Wage garnishment is used in situations when a person is not paying a particular type of debt. This process is often times used to collect for taxes, child support, and/or student loans in default.

If you are worried about becoming a victim of wage garnishment this is not something that will just pop up out of nowhere. For instance, if you owe back taxes, there are several steps that the IRS must take before moving forward with this process.

1. Send a Notice and Demand for Payment.

2. The person must then refuse to pay the tax and ignore the notice.

3. Thirty days before the wage garnishment takes place the IRS must send one last notice known as a Final Notice of Intent to Levy and Notice of Your Right to A Hearing.

So if you receive a Notice and Demand for Payment you have two options. You can either comply and pay what you owe, or let the process unwind and eventually have the IRS proceed with wage garnishment.

Why would an employer listen to the IRS when asked to garnish the wages of an employee? The reason for this is simple: they don't want to get involved and in turn be held responsible for any damages. In turn, wage garnishment is added to the payroll process to ensure that the proper amount is deducted from each paycheck. Wage garnishments continue until the debt is paid off in its entirety, or you decide to make other arrangements.

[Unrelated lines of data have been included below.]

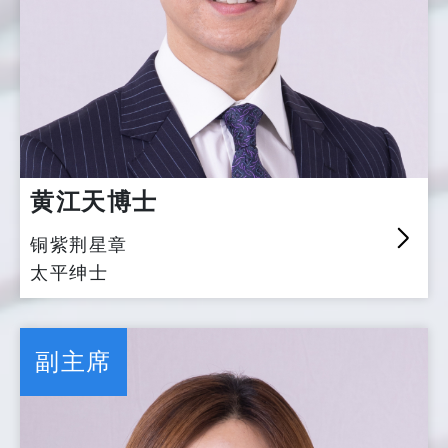
黄江天博士
铜紫荆星章
太平绅士
副主席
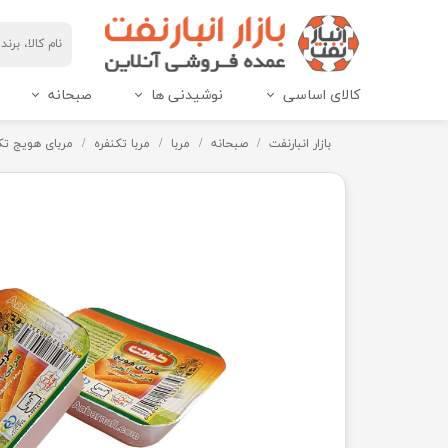
کالای اساسی
نوشیدنی ها
صبحانه
مربای هاین پک و IML
عسل هاین پک و IML
بازار انبارنفت
صبحانه
مربا
مربا تکنفره
مربای هویج تکنفره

Wage garnishment can have many negative effects on your personal life as well as your finances. For instance, wage garnishment will lower your credit score and subsequently make it difficult to obtain a loan. Additionally, financial institutions are less likely to offer you a bank account if your wages have been garnished in the past. And of course, this can cause a lot of harm to your reputation within your company.

IRS wage garnishment is a serious issue, and it should not be taken lightly. If the IRS ends up using a wage levy against you to collect there are many ways to stop it. It is best to talk with a tax relief professional to come up with the best solution for your unique tax and financial situation.